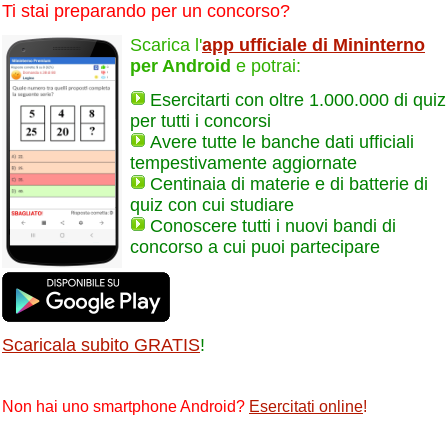
Ti stai preparando per un concorso?
Scarica l'
app ufficiale di Mininterno
per Android
e potrai:
Esercitarti con oltre 1.000.000 di quiz
per tutti i concorsi
Avere tutte le banche dati ufficiali
tempestivamente aggiornate
Centinaia di materie e di batterie di
quiz con cui studiare
Conoscere tutti i nuovi bandi di
concorso a cui puoi partecipare
Scaricala subito GRATIS
!
Non hai uno smartphone Android?
Esercitati online
!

******

▶ _DIRECTIVE_: Answer with one number: how many lines in the listing hold "tutti".

▶ _RESULT FOR THIS EXERCISE_: 2